For the longest time I have been searching and testing probably dozens of apps for a very specific purpose. A simple app to temporarily store text and images, which mostly are screenshots. I could not find a perfect one, so I finally built it myself.
Why?
The use case for such app is simple: I am doing some debugging and need to write short notes, save copied log messages, code snippets, IP addresses and whatnot. I also take screenshots, and want to store them next to the text. These snippets do not serve any purpose after the problem has been solved or the task is done, so they do not belong to my PKM (Personal Knowledge Management) or team’s knowledge management system. Perhaps a proper guide will be written, that that is a different story. The ability to copy text and images to other apps of course helps in this.
In every app I have tested over the years there has been something, that made them all feel not quite right. Closest to my need was Microsoft’s OneNote, but that is such resource hog and total overkill for my use case, that I finally gave in and built a perfect app for myself.
What I built?

Scratchpad is a minimal temporary place for text and screenshots on macOS. It has just the features I need, and nothing more:
📝 For text:
- Paste any text to the app with
Cmd + [v] - All color and formatting will be removed automatically, only characters and whitespace is preserved.
- Copy text to other places with
Cmd + [c] - Links are highlighed and they can be opened in default browser with
Cmd + mouse click.
🖼️ For images:
- Paste a screenshot or other image to the app with
Cmd + [v] - Use right mouse button context menu to copy the image back to clipboard or save it as file to disk.
🖥️ UI:
- Increase font size with
Cmd + [+] - Decrease font size with
Cmd + [-] - Create up to three tabs
📦 Data storage and persistence:
- Data is stored only locally within app sandbox. Location can be opened through About dialog.
- Data is saved automatically every 5 seconds, and before app is closed.
So macOS standard keyboard shortcuts are used and respected.
How I built this?
I have never written a single line of Swift code before, or built a native macOS app. Once upon a time I used to build and sell iPad apps for the first generation iPad so I know something about building apps on Apple ecosystem, but in this case and after such long time the most useful thing was some kind of familiarity with Xcode. Although an ancient version of it…
My daily driver as far as development environments go, is Visual Studio Code and I have been using GitHub Copilot as my AI development buddy almost since its public launch. I launched Xcode and started looking if there was some way to utilize GitHub Copilot within Xcode environment. And there actually is an official “sidecar” app, which is currently in public beta, github/CopilotForXcode: AI coding assistant for Xcode. I initially installed the latest release 0.46.0 but soon found out that calls using my trusty Claude Sonnet 4.5 failed with some client errors.
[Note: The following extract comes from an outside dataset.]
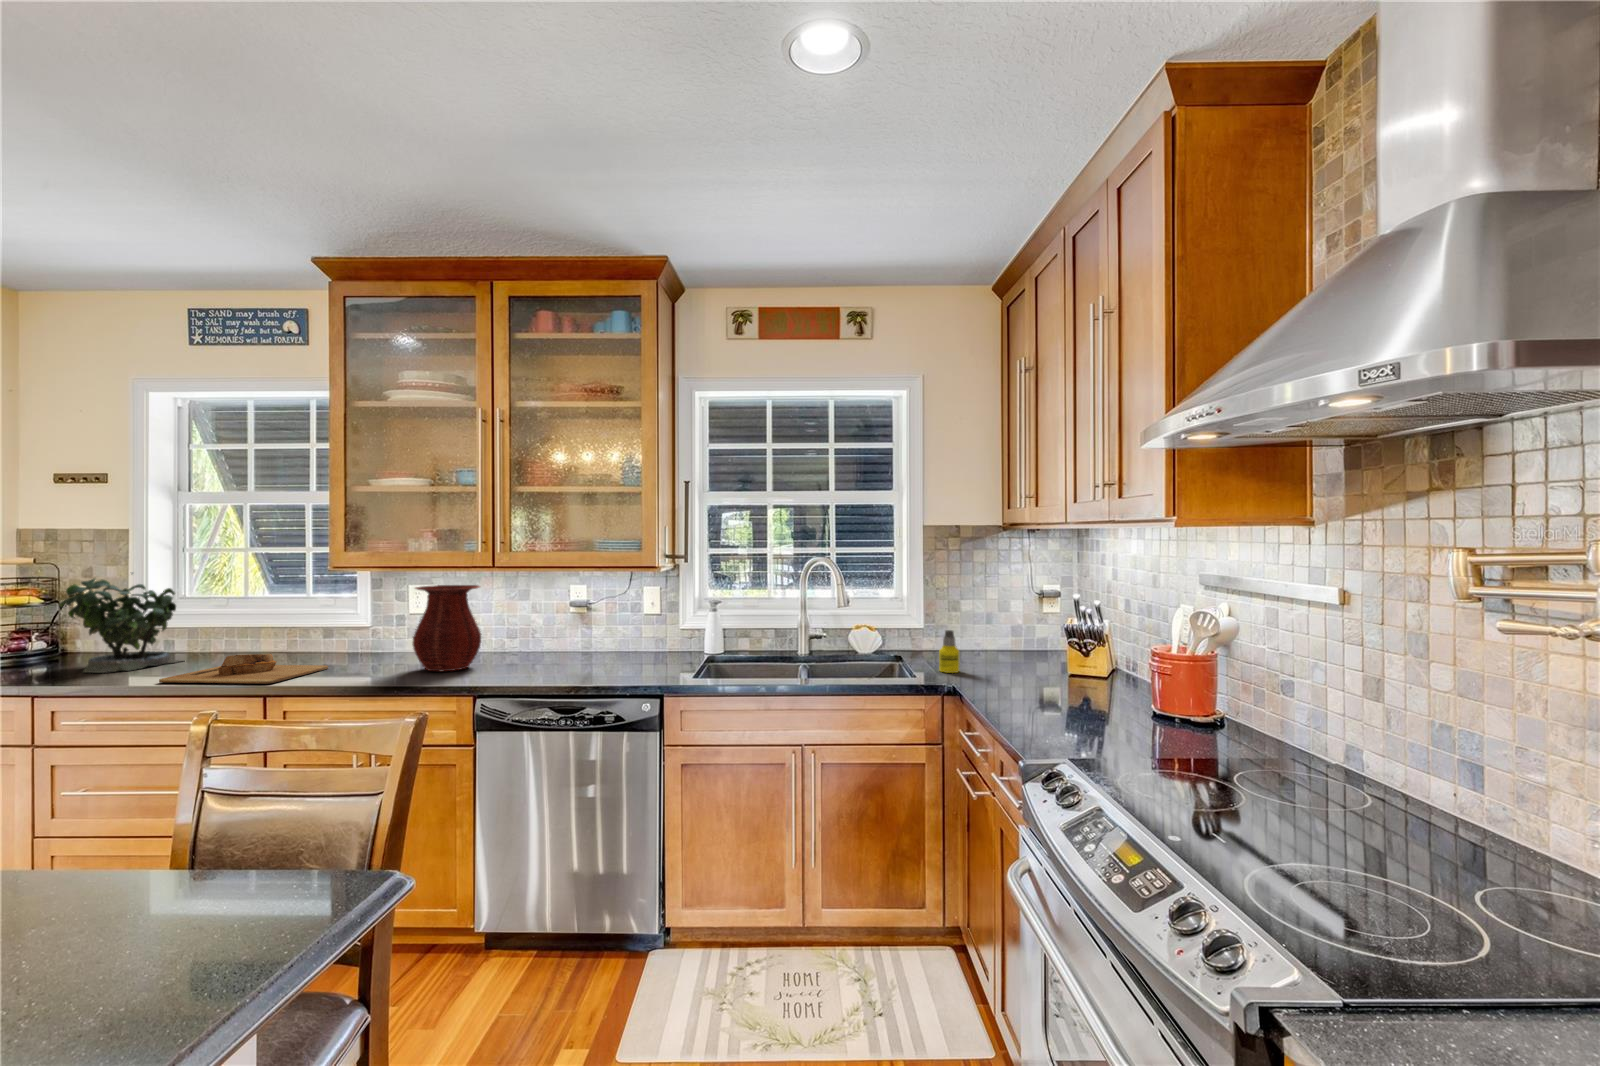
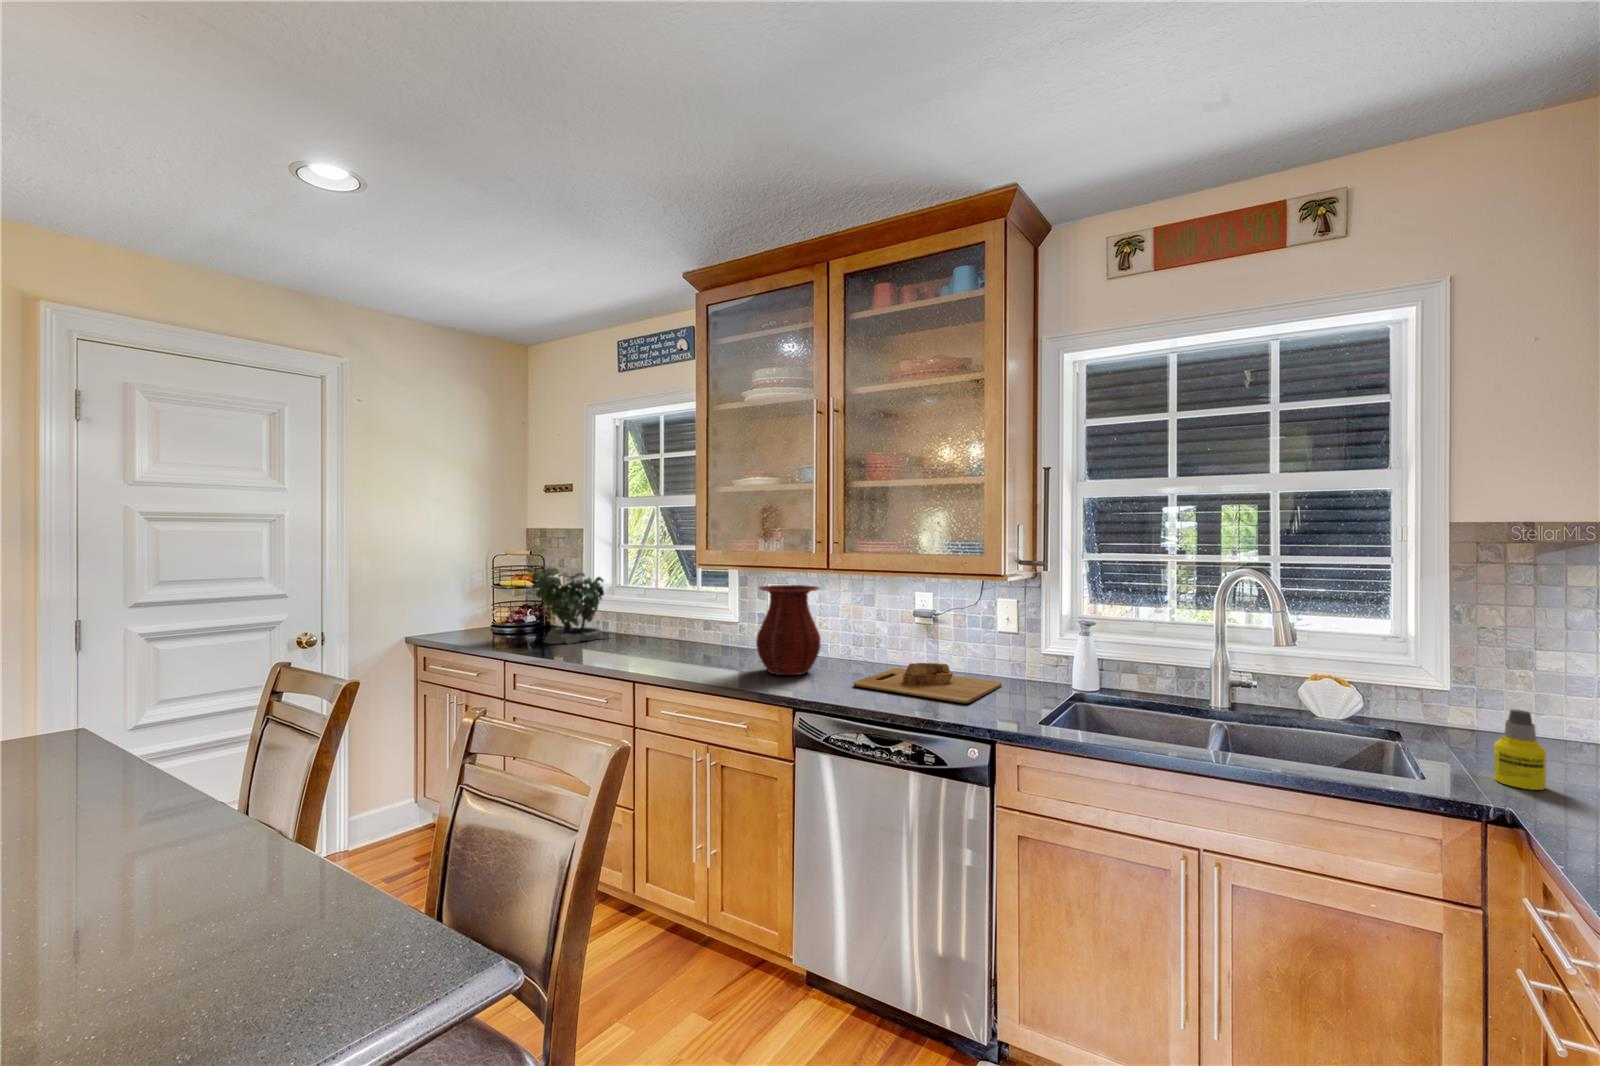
cutting board: present [159,654,328,684] -> present [853,663,1002,704]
After digging the GitHub issues, I installed a pre-release version 0.46.159 which resolved issues with Claude and I was good to go!
Since I absolutely did not have an idea how to write a modern macOS app, or write Swift for that matter, I defaulted to agentic coding. With initial planning session with the agent about my requirements for functionality, security, good practices and limitations what the app should not include, I let the agent to work. For some reason (could it possibly be because of beta 😳) with Claude Code 4.5 the agent was quite often unable to edit the code properly, and made a complete mess of the codebase. Number one tip in software development: use version control, and commit often. Easy to reset and start again.
I got quite frustrated with this experience, which led to desperate measures, like trying an OpenAI model for coding. What surprised me on some level was the success with GPT-5.2-Codex. Maybe I should try this model more in other projects too? 🤔
In total I have spent probably between 5 and 6 hours with the development of Scratchpad so far. I consider it to be feature-complete, and as far as I know, it appears to be bug free. Which of course does not mean it is. 🐛
I evaluated the codebase with various AI models and tools to make sure it is safe to run and follows at least good-ish Swift and macOS development practices. 🤗
Actually now that I think of it, could I have built a macOS app with Swift within VS Code, without Xcoce at all? Xcode command-line tools maybe would be enough? 🤔
I created the app icons with App Icon Maker after using ChatGPT to create the initial app icon. Just as a note to myself, the input image for App Icon Maker needed to be a 1024x1024 px PNG image.
I have used AI coding assistants for long time in various projects and with different technologies. This was my first experience building a native macOS app, and I can safely say it will not be the last. AI-assisted and agentic coding finally makes it possible to create all the necessary tools I need, with just the features I want, and nothing more.